In March, we hosted the first ever lift-accessed downhill fat bike race in the world at the first annualFrosted Fatty at Spirit Mountain. It was a blast, with lots of great contestants, speed, thrills and great prizes for winners from us here and from other great partners, too. This coming winter, we’ll be hosting the 2017 Frosted Fatty, too, and it’s expanding. It’ll be even bigger, with more contestants, more races and more awesome. Details here.
We rolled out our Canvas My State Patches in the spring to great response. We started out with twelve iconic outlines, including Minnesota, Lake Superior and the Lower 48, along with a handful of other states. People overwhelmingly wanted their own states, and we’re proud to now offer all 50 United States as buckskin patches — Hawaii was not easy, but we did it!
We released our brand-new Voyageur Backpack Crossovers, bringing rugged versatility in a brief-sized and luggage-sized pack that is well-suited to however you like to travel. They’re highly functional, reliable softgoods that serve well in any carrying capacity.
We introduced another one of our collaboration collections with purveyors of fine men’s goods and supporters of cold winters, Askov Finlayson. They’re an amazing team out of Minneapolis’ North Loop and for years, they’ve continued to bring great ideas to the table and push us to do bigger, better things, while keeping it local in the North.

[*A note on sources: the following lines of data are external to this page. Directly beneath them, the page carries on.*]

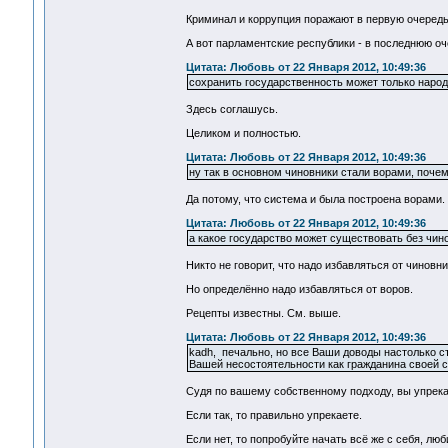
Криминал и коррупция поражают в первую очередь
А вот парламентские республики - в последнюю оч
Цитата: Любовь от 22 Января 2012, 10:49:36
сохранить государственность может только народ
Здесь соглашусь.
Целиком и полностью.
Цитата: Любовь от 22 Января 2012, 10:49:36
ну так в основном чиновники стали ворами, поче
Да потому, что система и была построена ворами.
Цитата: Любовь от 22 Января 2012, 10:49:36
а какое государство может существовать без чин
Никто не говорит, что надо избавляться от чиновни
Но определённо надо избавляться от воров.
Рецепты известны. См. выше.
Цитата: Любовь от 22 Января 2012, 10:49:36
kadh, печально, но все Ваши доводы настолько с
Вашей несостоятельности как гражданина своей стр
Судя по вашему собственному подходу, вы упрека
Если так, то правильно упрекаете.
Если нет, то попробуйте начать всё же с себя, люб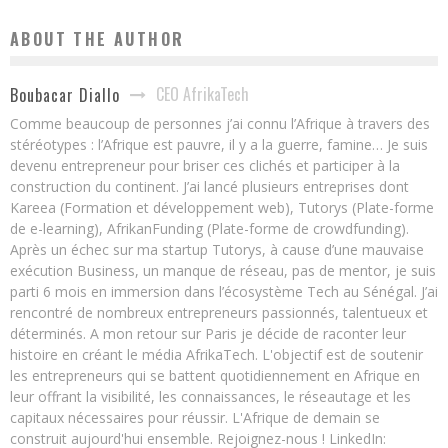
ABOUT THE AUTHOR
CEO AfrikaTech
Boubacar Diallo
Comme beaucoup de personnes j’ai connu l’Afrique à travers des
stéréotypes : l’Afrique est pauvre, il y a la guerre, famine… Je suis
devenu entrepreneur pour briser ces clichés et participer à la
construction du continent. J’ai lancé plusieurs entreprises dont
Kareea (Formation et développement web), Tutorys (Plate-forme
de e-learning), AfrikanFunding (Plate-forme de crowdfunding).
Après un échec sur ma startup Tutorys, à cause d’une mauvaise
exécution Business, un manque de réseau, pas de mentor, je suis
parti 6 mois en immersion dans l’écosystème Tech au Sénégal. J’ai
rencontré de nombreux entrepreneurs passionnés, talentueux et
déterminés. A mon retour sur Paris je décide de raconter leur
histoire en créant le média AfrikaTech. L'objectif est de soutenir
les entrepreneurs qui se battent quotidiennement en Afrique en
leur offrant la visibilité, les connaissances, le réseautage et les
capitaux nécessaires pour réussir. L'Afrique de demain se
construit aujourd'hui ensemble. Rejoignez-nous ! LinkedIn:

This year’s collaboration was featured in Gear Patrol and Gear Junkie, along with other high quality publications. It’s our gear, built right here, in an understated and bold black waxed canvas. Available through Askov Finlayson.
On the topic of collaborations, we worked closely with the good folks at Stahl Firepit out of Portland, OR to make their Camper Firepit even more portable by modifying and customizing our Firewood Sling to complement their firepit. With dedicated sleeves for each piece of the firepit, you can haul your campfire wherever you choose, with room for tinder and logs once you’re there.

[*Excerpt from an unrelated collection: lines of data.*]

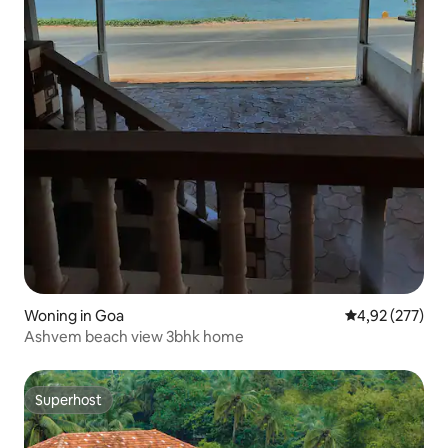
Woning in Goa
Gemiddelde beo
4,92 (277)
Ashvem beach view 3bhk home
Superhost
Superhost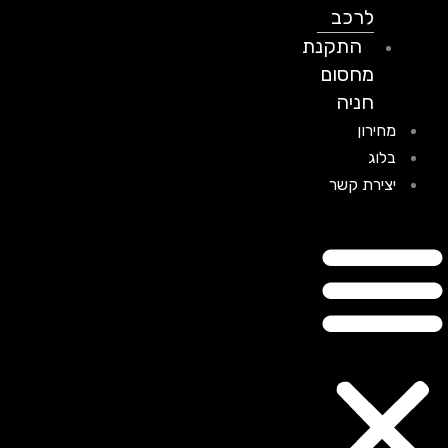
לרכב
התקנת
מחסום
חניה
מחירון
בלוג
יצירת קשר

Freeman Resupply Trip – This year has been big for the Boundary Waters. Our friends Dave and Amy Freeman spent an entire year within the Boundary Waters Canoe Area Wilderness, and we got the opportunity to bring them some food and supplies right before fishing opener. It was a great, classic BWCA trip. Read up on our resupply trip here, and updates on the Save the BWCA campaign here. Nice work Freemans!
Pocket Folio, Pint Sleeve and Skyline Rolldown Backpack – A year of big little things. Whether you’re carrying your passport, Field Notes and Beer, a lot of gear, or all of the above, we’ve come out with some great accessories to pair with the daily grind or once-in-a-lifetime adventures. Check ‘em all out here.
Limited Build of Old Glory Red – When we caught wind of a limited amount of classic waxed canvas made in Old Glory Red, we jumped at the opportunity and made a limited build of our own. In early September, we opened up preorders for two-tone packs built from the rare canvas for one week only. Now they’re all across the world. We’ve got a couple still remaining… Give us a call!
There’s a lot in the cards for the coming year, and we can’t wait to share them with you! We’ll be working hard, sewing rugged canvas and leather into reliable softgoods, securing it with solid brass hardware and guaranteeing it for life. What we do isn’t new, but that’s called building on a legacy. We work toward the future with knowledge and skills gained from the past and built on in the future.
Sign up for our email newsletter to be the first to know about all of our new releases, read up on our blogs and keep rugged and reliable in your inbox. We try not to take ourselves too seriously, but the work that we do is serious business. You need your pack to hold, your strap to carry, your seams to stay. It matters to you, so it matters to us.
Thanks for a great year, and cheers to more adventures in 2017!